The work at hand for bridging the racial divide in the United States
From Baltimore and Ferguson to Flint and Charleston, the dream of a
post-racial era in America has run up against the continuing reality of
racial antagonism. Current debates about affirmative action,
multiculturalism, and racial hate speech reveal persistent uncertainty
and ambivalence about the place and meaning of race - and especially the
black/white divide - in American culture. They also suggest that the
work of racial reconciliation remains incomplete.

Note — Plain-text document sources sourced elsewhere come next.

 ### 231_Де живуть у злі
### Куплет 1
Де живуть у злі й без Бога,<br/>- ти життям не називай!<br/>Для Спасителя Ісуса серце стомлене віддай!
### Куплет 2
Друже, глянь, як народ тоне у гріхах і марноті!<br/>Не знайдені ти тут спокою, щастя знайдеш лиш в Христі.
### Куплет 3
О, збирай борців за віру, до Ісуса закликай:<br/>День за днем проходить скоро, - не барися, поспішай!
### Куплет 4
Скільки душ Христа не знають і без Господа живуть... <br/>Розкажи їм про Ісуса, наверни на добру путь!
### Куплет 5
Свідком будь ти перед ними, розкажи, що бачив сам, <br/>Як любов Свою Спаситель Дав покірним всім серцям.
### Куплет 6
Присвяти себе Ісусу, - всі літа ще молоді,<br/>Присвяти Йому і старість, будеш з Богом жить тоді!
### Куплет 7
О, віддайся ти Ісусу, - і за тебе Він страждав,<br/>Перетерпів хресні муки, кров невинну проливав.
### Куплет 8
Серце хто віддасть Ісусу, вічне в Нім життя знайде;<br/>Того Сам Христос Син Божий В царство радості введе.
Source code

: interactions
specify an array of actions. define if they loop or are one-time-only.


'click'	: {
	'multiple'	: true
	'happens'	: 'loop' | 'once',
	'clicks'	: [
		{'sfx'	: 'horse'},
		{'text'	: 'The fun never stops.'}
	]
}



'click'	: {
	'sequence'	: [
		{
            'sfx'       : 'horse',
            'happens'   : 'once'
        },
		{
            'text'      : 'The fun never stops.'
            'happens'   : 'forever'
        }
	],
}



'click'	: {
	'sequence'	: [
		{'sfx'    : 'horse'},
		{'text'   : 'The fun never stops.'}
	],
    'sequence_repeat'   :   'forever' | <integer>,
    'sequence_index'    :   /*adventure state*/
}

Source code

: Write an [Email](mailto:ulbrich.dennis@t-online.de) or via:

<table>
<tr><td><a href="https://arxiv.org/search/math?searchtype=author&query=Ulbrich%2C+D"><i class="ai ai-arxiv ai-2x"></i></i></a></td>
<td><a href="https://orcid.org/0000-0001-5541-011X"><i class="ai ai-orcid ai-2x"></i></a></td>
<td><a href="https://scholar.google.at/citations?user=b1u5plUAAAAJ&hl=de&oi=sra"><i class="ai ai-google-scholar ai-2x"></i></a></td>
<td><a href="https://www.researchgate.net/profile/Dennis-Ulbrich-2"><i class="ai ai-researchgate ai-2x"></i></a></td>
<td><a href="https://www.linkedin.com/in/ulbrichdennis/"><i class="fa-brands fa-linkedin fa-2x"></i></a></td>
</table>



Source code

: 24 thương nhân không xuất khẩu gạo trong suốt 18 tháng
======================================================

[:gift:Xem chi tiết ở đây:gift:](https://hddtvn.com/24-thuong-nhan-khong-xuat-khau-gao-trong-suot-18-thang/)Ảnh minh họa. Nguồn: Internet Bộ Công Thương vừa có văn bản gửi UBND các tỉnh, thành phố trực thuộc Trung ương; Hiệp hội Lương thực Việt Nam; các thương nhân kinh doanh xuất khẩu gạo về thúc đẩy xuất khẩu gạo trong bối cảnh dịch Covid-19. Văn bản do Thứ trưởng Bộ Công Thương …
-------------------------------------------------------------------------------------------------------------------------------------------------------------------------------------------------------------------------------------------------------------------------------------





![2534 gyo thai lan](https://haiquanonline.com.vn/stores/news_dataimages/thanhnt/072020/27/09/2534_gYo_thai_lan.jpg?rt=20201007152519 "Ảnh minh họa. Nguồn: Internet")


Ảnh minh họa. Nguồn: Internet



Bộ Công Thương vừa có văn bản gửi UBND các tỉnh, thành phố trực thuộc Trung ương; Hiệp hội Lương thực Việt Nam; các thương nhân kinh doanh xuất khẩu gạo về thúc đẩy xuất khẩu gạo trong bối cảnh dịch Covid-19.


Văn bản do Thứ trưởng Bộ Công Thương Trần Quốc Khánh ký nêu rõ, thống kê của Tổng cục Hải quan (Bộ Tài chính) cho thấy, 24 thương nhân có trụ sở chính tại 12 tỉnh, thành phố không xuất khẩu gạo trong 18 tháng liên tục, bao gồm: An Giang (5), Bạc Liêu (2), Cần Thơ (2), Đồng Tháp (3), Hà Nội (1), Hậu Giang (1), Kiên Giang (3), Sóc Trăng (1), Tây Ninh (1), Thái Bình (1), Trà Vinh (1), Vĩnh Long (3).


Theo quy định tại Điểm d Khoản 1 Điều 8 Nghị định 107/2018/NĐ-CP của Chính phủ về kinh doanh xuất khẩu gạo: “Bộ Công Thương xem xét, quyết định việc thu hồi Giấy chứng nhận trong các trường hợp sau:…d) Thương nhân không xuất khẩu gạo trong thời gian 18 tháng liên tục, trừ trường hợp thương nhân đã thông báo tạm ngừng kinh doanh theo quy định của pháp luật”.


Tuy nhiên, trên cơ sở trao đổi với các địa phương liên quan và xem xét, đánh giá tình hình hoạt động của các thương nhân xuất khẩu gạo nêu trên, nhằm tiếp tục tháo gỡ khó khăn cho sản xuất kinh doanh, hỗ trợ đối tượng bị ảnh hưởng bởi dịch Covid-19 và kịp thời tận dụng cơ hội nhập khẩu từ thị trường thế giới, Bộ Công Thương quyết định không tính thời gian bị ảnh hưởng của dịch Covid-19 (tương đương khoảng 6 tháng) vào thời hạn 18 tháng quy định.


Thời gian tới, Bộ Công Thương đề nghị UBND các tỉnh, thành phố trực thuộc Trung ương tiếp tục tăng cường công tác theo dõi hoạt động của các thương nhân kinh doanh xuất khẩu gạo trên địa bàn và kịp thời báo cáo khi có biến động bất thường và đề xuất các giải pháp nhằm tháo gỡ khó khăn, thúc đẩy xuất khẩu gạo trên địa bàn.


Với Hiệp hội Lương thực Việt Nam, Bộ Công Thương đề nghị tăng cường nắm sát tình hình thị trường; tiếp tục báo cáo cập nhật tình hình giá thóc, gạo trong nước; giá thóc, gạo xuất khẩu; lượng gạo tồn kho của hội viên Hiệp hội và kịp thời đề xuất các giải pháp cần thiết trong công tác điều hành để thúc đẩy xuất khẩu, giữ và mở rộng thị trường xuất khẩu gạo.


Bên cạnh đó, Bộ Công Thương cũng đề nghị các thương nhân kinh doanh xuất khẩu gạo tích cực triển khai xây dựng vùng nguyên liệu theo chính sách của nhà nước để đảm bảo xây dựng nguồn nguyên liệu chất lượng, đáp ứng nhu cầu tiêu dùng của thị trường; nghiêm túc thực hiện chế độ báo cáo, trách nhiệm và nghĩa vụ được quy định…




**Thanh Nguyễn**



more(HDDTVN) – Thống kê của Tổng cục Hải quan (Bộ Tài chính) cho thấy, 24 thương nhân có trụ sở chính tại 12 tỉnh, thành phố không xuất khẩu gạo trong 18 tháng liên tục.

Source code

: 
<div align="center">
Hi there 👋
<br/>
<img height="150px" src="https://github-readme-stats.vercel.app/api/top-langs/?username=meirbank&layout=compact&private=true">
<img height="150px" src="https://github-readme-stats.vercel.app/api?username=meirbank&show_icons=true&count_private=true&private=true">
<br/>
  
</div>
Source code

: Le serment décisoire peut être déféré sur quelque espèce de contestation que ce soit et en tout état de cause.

Racial Reconciliation and the Healing of a Nation seeks to assess where
we are in that work, examining sources of continuing racial antagonism
among blacks and whites. It also highlights strategies that promise to
promote racial reconciliation in the future.

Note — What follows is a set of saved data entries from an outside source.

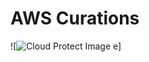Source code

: # AWS Curations

![![Cloud Protect Image](https://github.com/user-attachments/assets/6ba92fa6-8a9b-431e-83f2-b4d1a8ca974b)
e]

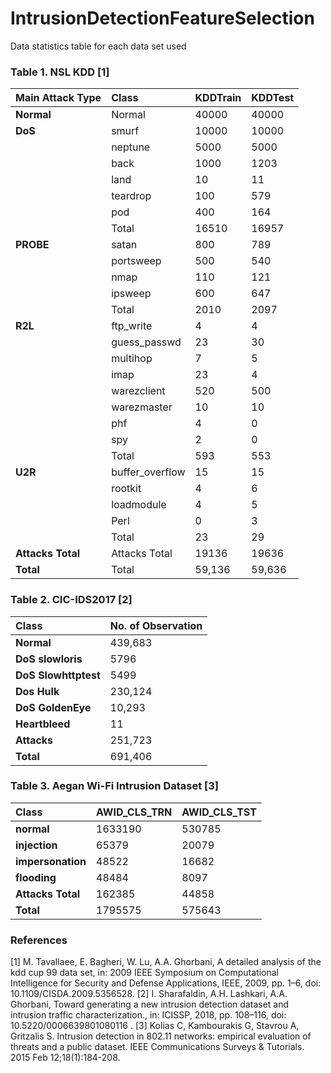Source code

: # IntrusionDetectionFeatureSelection
Data statistics table for each data set used

### Table 1. NSL KDD [1]

|Main Attack Type|Class|KDDTrain|KDDTest|
|:----|:----|:----|:----|
|**Normal**|Normal|40000|40000|
|**DoS**|smurf|10000|10000|
| |neptune|5000|5000|
| |back|1000|1203|
| |land|10|11|
| |teardrop|100|579|
| |pod|400|164|
| |Total|16510|16957|
|**PROBE**|satan|800|789|
| |portsweep|500|540|
| |nmap|110|121|
| |ipsweep|600|647|
| |Total|2010|2097|
|**R2L**|ftp_write|4|4|
| |guess_passwd|23|30|
| |multihop|7|5|
| |imap|23|4|
| |warezclient|520|500|
| |warezmaster|10|10|
| |phf|4|0|
| |spy|2|0|
| |Total|593|553|
|**U2R**|buffer_overflow|15|15|
| |rootkit|4|6|
| |loadmodule|4|5|
| |Perl|0|3|
| |Total|23|29|
|**Attacks Total**|Attacks Total|19136|19636|
|**Total**|Total|59,136|59,636|

### Table 2. CIC-IDS2017 [2]

|Class|No. of Observation|
|:----|:----|
|**Normal** |439,683|
|**DoS slowloris** |5796|
|**DoS Slowhttptest** |5499|
|**Dos Hulk** |230,124|
|**DoS GoldenEye** |10,293|
|**Heartbleed** |11|
|**Attacks** |251,723|
|**Total**|691,406|

### Table 3. Aegan Wi-Fi Intrusion Dataset [3]

|Class|AWID_CLS_TRN|AWID_CLS_TST|
|:----|:----|:----|
|**normal**|1633190|530785|
|**injection**|65379|20079|
|**impersonation**|48522|16682|
|**flooding**|48484|8097|
|**Attacks Total**|162385|44858|
|**Total**|1795575|575643|

### References
[1] M. Tavallaee, E. Bagheri, W. Lu, A.A. Ghorbani, A detailed analysis of the kdd cup 99 data set, in: 2009 IEEE Symposium on Computational Intelligence for Security and Defense Applications, IEEE, 2009, pp. 1–6, doi: 10.1109/CISDA.2009.5356528.
[2] I. Sharafaldin, A.H. Lashkari, A.A. Ghorbani, Toward generating a new intrusion detection dataset and intrusion traffic characterization., in: ICISSP, 2018, pp. 108–116, doi: 10.5220/0006639801080116 .
[3] Kolias C, Kambourakis G, Stavrou A, Gritzalis S. Intrusion detection in 802.11 networks: empirical evaluation of threats and a public dataset. IEEE Communications Surveys & Tutorials. 2015 Feb 12;18(1):184-208.
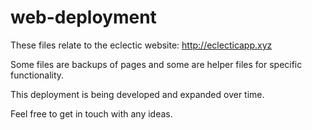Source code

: # web-deployment

These files relate to the eclectic website: http://eclecticapp.xyz

Some files are backups of pages and some are helper files for specific functionality.

This deployment is being developed and expanded over time.

Feel free to get in touch with any ideas.
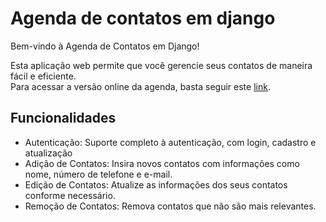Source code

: 


<h1>Agenda de contatos em django</h1>
Bem-vindo à Agenda de Contatos em Django!

Esta aplicação web permite que você gerencie seus contatos de maneira fácil e eficiente. <br>
Para acessar a versão online da agenda, basta seguir este <a href="http://juliao123.pythonanywhere.com">link</a>.

<h2>Funcionalidades</h2>
<ul>
  <li>Autenticação: Suporte completo à autenticação, com login, cadastro e atualização</li>
  <li>Adição de Contatos: Insira novos contatos com informações como nome, número de telefone e e-mail.</li>
  <li>Edição de Contatos: Atualize as informações dos seus contatos conforme necessário.</li>
  <li>Remoção de Contatos: Remova contatos que não são mais relevantes.</li>
</ul>

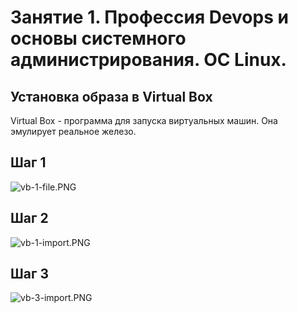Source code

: # Занятие 1. Профессия Devops и основы системного администрирования. ОС Linux.

## Установка образа в Virtual Box

Virtual Box - программа для запуска виртуальных машин. Она эмулирует реальное железо.

## Шаг 1

![vb-1-file.PNG](../vb-1-file.PNG)

## Шаг 2

![vb-1-import.PNG](../vb-1-import.PNG)

## Шаг 3

![vb-3-import.PNG](../vb-3-import.PNG)





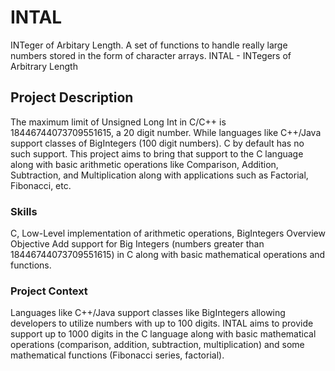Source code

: # INTAL
INTeger of Arbitary Length. A set of functions to handle really large numbers stored in the form of character arrays.
INTAL - INTegers of Arbitrary Length 
## Project Description 
The maximum limit of Unsigned Long Int in C/C++ is 18446744073709551615, a 20 digit number. While languages like C++/Java support classes of BigIntegers (100 digit numbers). C by default has no such support. This project aims to bring that support to the C language 
along with basic arithmetic operations like Comparison, Addition, Subtraction, and Multiplication along with applications such as Factorial, Fibonacci, etc. 

### Skills 
C, Low-Level implementation of arithmetic operations, BigIntegers 
Overview 
Objective 
Add support for Big Integers (numbers greater than 18446744073709551615) in C along with basic mathematical operations and functions.

### Project Context 


Languages like C++/Java support classes like BigIntegers allowing developers to utilize numbers with up to 100 digits. INTAL aims to provide support up to 1000 digits in the C language along with basic mathematical operations (comparison, addition, subtraction, multiplication) and some mathematical functions (Fibonacci series, factorial).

Rather than revisit arguments about the importance of integration,
assimilation, and reparations, the contributors explore previously
unconsidered perspectives on reconciliation between blacks and whites.

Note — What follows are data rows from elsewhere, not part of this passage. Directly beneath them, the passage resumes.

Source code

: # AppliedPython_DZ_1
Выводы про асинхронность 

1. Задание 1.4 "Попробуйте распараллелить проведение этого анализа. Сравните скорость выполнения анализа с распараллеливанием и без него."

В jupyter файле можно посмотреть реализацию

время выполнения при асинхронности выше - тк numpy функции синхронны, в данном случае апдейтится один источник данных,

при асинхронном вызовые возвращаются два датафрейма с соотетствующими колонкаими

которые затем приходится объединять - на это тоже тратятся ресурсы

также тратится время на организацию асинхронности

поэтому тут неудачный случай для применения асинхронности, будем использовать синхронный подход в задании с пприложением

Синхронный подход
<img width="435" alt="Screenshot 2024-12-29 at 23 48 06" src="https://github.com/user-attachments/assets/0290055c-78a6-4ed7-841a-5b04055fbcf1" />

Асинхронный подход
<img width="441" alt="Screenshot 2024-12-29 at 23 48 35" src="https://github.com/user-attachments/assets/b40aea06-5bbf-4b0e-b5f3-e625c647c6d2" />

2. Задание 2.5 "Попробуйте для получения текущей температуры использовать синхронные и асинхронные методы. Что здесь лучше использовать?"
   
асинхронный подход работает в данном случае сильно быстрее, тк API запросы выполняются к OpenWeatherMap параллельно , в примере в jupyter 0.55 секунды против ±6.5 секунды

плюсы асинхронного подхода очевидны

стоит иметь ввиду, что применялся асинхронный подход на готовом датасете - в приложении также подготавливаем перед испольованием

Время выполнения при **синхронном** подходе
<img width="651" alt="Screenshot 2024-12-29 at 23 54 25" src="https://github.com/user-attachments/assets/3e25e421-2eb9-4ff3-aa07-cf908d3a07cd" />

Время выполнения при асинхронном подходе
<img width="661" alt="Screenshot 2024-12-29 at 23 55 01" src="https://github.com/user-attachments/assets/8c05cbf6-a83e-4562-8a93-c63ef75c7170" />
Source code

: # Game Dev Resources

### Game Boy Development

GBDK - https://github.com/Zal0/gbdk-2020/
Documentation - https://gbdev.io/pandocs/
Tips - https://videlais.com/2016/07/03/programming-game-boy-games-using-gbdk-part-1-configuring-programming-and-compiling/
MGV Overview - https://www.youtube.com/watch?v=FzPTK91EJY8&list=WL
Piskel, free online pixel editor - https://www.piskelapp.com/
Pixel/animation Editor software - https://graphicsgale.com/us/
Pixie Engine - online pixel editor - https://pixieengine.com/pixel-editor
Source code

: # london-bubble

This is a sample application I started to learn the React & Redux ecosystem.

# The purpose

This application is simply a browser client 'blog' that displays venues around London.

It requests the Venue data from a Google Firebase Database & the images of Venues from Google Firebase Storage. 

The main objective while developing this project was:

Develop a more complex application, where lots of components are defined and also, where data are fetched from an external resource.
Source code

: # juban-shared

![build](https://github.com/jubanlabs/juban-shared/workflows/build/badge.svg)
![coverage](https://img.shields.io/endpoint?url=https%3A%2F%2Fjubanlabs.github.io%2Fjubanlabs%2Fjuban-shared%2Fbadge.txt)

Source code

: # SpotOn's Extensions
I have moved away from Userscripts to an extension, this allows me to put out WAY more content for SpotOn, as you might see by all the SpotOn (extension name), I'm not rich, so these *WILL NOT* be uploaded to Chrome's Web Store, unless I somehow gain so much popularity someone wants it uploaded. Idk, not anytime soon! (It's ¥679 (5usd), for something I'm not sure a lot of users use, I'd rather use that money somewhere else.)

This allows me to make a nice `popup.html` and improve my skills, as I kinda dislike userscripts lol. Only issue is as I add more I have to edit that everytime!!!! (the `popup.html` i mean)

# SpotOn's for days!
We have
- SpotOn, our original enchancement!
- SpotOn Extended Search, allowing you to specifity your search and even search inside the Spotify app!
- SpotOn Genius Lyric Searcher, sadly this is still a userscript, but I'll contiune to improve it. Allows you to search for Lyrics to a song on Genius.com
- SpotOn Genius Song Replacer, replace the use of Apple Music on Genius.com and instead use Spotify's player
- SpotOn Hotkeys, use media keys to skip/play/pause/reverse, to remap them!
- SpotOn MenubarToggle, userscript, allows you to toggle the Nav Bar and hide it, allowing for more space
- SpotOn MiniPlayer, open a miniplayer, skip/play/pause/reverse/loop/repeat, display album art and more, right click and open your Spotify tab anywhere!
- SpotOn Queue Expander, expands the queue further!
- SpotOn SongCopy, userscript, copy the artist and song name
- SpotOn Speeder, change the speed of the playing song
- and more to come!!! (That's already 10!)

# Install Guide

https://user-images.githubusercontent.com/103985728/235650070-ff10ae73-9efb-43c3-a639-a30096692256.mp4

Chapters connect identity politics, the rhetoric of race and difference,
the work of institutions and actors in those institutions, and
structural inequities in the lives of blacks and whites to our thinking
about tolerance and respect.
Going beyond an assessment of the capacity of law to facilitate racial
reconciliation, Racial Reconciliation and the Healing of a Nation
challenges readers to examine social, political, cultural, and
psychological issues that fuel racial antagonism, as well as the factors
that might facilitate racial reconciliation.